On Friday, June 5, Treasury and the IRS issued proposed regulations under section 4960. Section 4960, enacted as part of the Tax Cuts and Jobs Act (TCJA), imposes an excise tax on remuneration in excess of $1 million and any excess parachute payment paid by an applicable tax-exempt organization (ATEO) to any covered employee. The excise tax, and the proposed rules, can affect not only ATEOs but also certain entities that are treated as related to those organizations.
In general, an ATEO includes any organization exempt from tax under section 501(a), any farmer's cooperative organization described in section 521(b)(1), any organization that has income excluded under section 115(1), and any political organization described in section 527(e)(1). Covered employee generally means any employee (including any former employee) of an ATEO if the employee is one of the five highest compensated employees of the organization for the taxable year, or was a covered employee of the organization (or any predecessor) for any preceding taxable year beginning after December 31, 2016. The excise tax generally applies to remuneration paid to a covered employee in excess of $1 million (including remuneration paid by related organizations) and certain parachute payments.
The proposed regulations are intended to provide comprehensive guidance with regard to the section 4960 excise tax. These rules are based in large part on earlier guidance provided in Notice 2019-09, with changes as appropriate based on comments received. The proposed regulations include definitions of key statutory terms and rules for determining: (i) the amount of remuneration paid for a taxable year (including for purposes of identifying covered employees); (ii) whether a parachute payment is paid; (iii) whether excess remuneration is paid and in what amount; (iv) whether an excess parachute payment is paid and in what amount; and (v) the allocation of liability for the excise tax among related organizations.
Some of the key new rules in the proposed regulations include:
- Volunteer Services and Similar Exceptions: Many commenters expressed concern that the rules for identifying an ATEO's five highest-compensated employees provided in Notice 2019-09 would subject a non-ATEO (such as a corporation or family office with a related charitable foundation) to the excise tax on remuneration it pays to an employee who performs limited or temporary services for a related ATEO and who typically receives remuneration only from the non-ATEO. To address these comments, the proposed rules provide for certain exceptions that permit an employee to be disregarded for purposes of determining an ATEO's five highest-compensated employees if the employee performs only limited volunteer services or services that are entirely compensated for using nonexempt funds.
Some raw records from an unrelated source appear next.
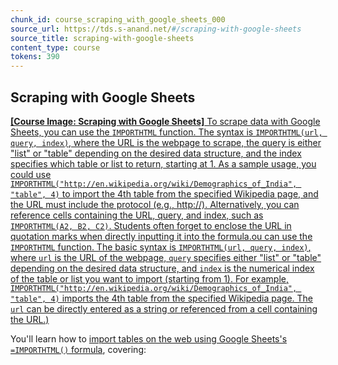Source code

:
 ```yaml
---
chunk_id: course_scraping_with_google_sheets_000
source_url: https://tds.s-anand.net/#/scraping-with-google-sheets
source_title: scraping-with-google-sheets
content_type: course
tokens: 390
---
```


## Scraping with Google Sheets

[**[Course Image: Scraping with Google Sheets]** To scrape data with Google Sheets, you can use the `IMPORTHTML` function. The syntax is `IMPORTHTML(url, query, index)`, where the URL is the webpage to scrape, the query is either "list" or "table" depending on the desired data structure, and the index specifies which table or list to return, starting at 1. As a sample usage, you could use `IMPORTHTML("http://en.wikipedia.org/wiki/Demographics_of_India", "table", 4)` to import the 4th table from the specified Wikipedia page, and the URL must include the protocol (e.g., http://). Alternatively, you can reference cells containing the URL, query, and index, such as `IMPORTHTML(A2, B2, C2)`. Students often forget to enclose the URL in quotation marks when directly inputting it into the formula.ou can use the `IMPORTHTML` function. The basic syntax is `IMPORTHTML(url, query, index)`, where `url` is the URL of the webpage, `query` specifies either "list" or "table" depending on the desired data structure, and `index` is the numerical index of the table or list you want to import (starting from 1). For example, `IMPORTHTML("http://en.wikipedia.org/wiki/Demographics_of_India", "table", 4)` imports the 4th table from the specified Wikipedia page. The `url` can be directly entered as a string or referenced from a cell containing the URL.)](https://youtu.be/eYQEk7XJM7s)

You'll learn how to [import tables on the web using Google Sheets's `=IMPORTHTML()` formula](https://support.google.com/docs/answer/3093339?hl=en), covering:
Because the adverse consequences of failing to meet one of these detailed and strict exceptions can be severe, entities with related tax-exempt organizations should carefully review their compensation arrangements with highly-compensated employees to determine whether any changes are required.
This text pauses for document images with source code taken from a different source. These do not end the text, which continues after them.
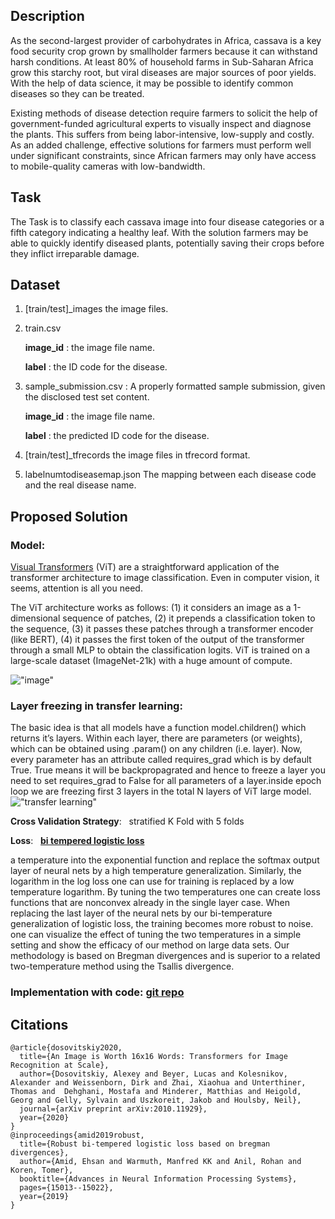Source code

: ## Description

As the second-largest provider of carbohydrates in Africa, cassava is a key food security crop grown by smallholder farmers because it can withstand harsh conditions. At least 80% of household farms in Sub-Saharan Africa grow this starchy root, but viral diseases are major sources of poor yields. With the help of data science, it may be possible to identify common diseases so they can be treated.

Existing methods of disease detection require farmers to solicit the help of government-funded agricultural experts to visually inspect and diagnose the plants. This suffers from being labor-intensive, low-supply and costly. As an added challenge, effective solutions for farmers must perform well under significant constraints, since African farmers may only have access to mobile-quality cameras with low-bandwidth.

## Task
The Task is to classify each cassava image into four disease categories or a fifth category indicating a healthy leaf. With the solution farmers may be able to quickly identify diseased plants, potentially saving their crops before they inflict irreparable damage.

## Dataset
1. [train/test]_images the image files.
2. train.csv
    
    **image_id** : the image file name.

    **label** : the ID code for the disease.
3. sample_submission.csv : A properly formatted sample submission, given the disclosed test set content.

    **image_id** : the image file name.

    **label** :  the predicted ID code for the disease.
4. [train/test]_tfrecords the image files in tfrecord format.

5. labelnumtodiseasemap.json The mapping between each disease code and the real disease name.
## Proposed Solution
###   Model: 

[Visual Transformers](https://github.com/lukemelas/PyTorch-Pretrained-ViT) (ViT) are a straightforward application of the transformer architecture to image classification. Even in computer vision, it seems, attention is all you need.

The ViT architecture works as follows: (1) it considers an image as a 1-dimensional sequence of patches, (2) it prepends a classification token to the sequence, (3) it passes these patches through a transformer encoder (like BERT), (4) it passes the first token of the output of the transformer through a small MLP to obtain the classification logits. ViT is trained on a large-scale dataset (ImageNet-21k) with a huge amount of compute.

!["image"](https://github.com/google-research/vision_transformer/raw/fca1235b4828b10eee120985339ede485afc1ed6/vit_figure.png)

### Layer freezing in transfer learning:
The basic idea is that all models have a function model.children() which returns it’s layers. Within each layer, there are parameters (or weights), which can be obtained using .param() on any children (i.e. layer). Now, every parameter has an attribute called requires_grad which is by default True. True means it will be backpropagrated and hence to freeze a layer you need to set requires_grad to False for all parameters of a layer.inside epoch loop we are freezing first 3 layers in the total N layers of ViT large model. 
!["transfer learning"](https://qph.fs.quoracdn.net/main-qimg-96376d794775a37a272dac2a7a38f29e)

**Cross Validation Strategy**:  &nbsp; stratified K Fold with 5 folds

**Loss**:   &nbsp; [**bi tempered logistic loss**](https://arxiv.org/pdf/1906.03361.pdf)

a temperature into the exponential function and replace the softmax
output layer of neural nets by a high temperature generalization. Similarly, the
logarithm in the log loss one can  use for training is replaced by a low temperature
logarithm. By tuning the two temperatures one can create loss functions that are nonconvex already in the single layer case. When replacing the last layer of the neural
nets by our bi-temperature generalization of logistic loss, the training becomes more
robust to noise. one can visualize the effect of tuning the two temperatures in a simple
setting and show the efficacy of our method on large data sets. Our methodology is
based on Bregman divergences and is superior to a related two-temperature method
using the Tsallis divergence.

### Implementation with code:      [git repo](https://github.com/prakashsellathurai/cassava-leaf-disease-classification)
## Citations
```
@article{dosovitskiy2020,
  title={An Image is Worth 16x16 Words: Transformers for Image Recognition at Scale},
  author={Dosovitskiy, Alexey and Beyer, Lucas and Kolesnikov, Alexander and Weissenborn, Dirk and Zhai, Xiaohua and Unterthiner, Thomas and  Dehghani, Mostafa and Minderer, Matthias and Heigold, Georg and Gelly, Sylvain and Uszkoreit, Jakob and Houlsby, Neil},
  journal={arXiv preprint arXiv:2010.11929},
  year={2020}
}
@inproceedings{amid2019robust,
  title={Robust bi-tempered logistic loss based on bregman divergences},
  author={Amid, Ehsan and Warmuth, Manfred KK and Anil, Rohan and Koren, Tomer},
  booktitle={Advances in Neural Information Processing Systems},
  pages={15013--15022},
  year={2019}
}

```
- Governmental Entities: The proposed regulations include rules regarding which governmental entities will be treated as ATEOs. In general, under these proposed rules, a governmental entity that is separately organized from a state or political subdivision of a state and excludes income from gross income under section 115(1) will be treated as an ATEO. In addition, a governmental entity (including a state college or university) that sought and received a determination letter recognizing its exemption from taxation will be treated as an ATEO. However, such organizations may be able to avoid the section 4960 excise tax by affirmatively relinquishing this status. Finally, federal instrumentalities that are described in section 501(c)(1) will be treated as ATEOs.
- Limited Grandfathering: Because Treasury and the IRS decided it was inconsistent with the statute, the proposed regulations expressly decline to adopt a "grandfather" rule for section 4960 similar to the grandfather rule for section 162(m) (applicable to compensation paid by publicly-traded corporations) that was included in the TCJA. However, the proposed regulations provide rules that have the effect of grandfathering certain compensation in limited circumstances. In particular, nonqualified deferred compensation that is vested prior to the first day of the first taxable year of the ATEO beginning after December 31, 2017, will not be considered remuneration. The proposed regulations do not provide any relief for so-called "cliff vesting" arrangements where amounts accrue based on services performed over a long period of time but the right to the entire amount vests only at the end of that period. These kinds of arrangements, which can expose additional income to the excise tax by bunching it into a single year, may need to be modified.
ATEOs and related organizations should consider how the proposed rules will apply to their existing compensation arrangements and if any planning opportunities exist before the regulations become applicable. The regulations are proposed to apply to taxable years beginning on or after the date the final regulations are published in the Federal Register. Until the applicability date of the final regulations, taxpayers may rely either on the earlier guidance provided in Notice 2019-09 or, alternatively, on the guidance provided in the proposed regulations. In some circumstances, taxpayers may also rely on a reasonable, good faith interpretation of the statute that includes consideration of any relevant legislative history, even when that interpretation differs from the rules in Notice 2019-09 or the proposed regulations.
Written or electronic comments on the proposed rules are due within 60 days of the date the proposed regulations are published in the Federal Register, which is currently scheduled for June 11.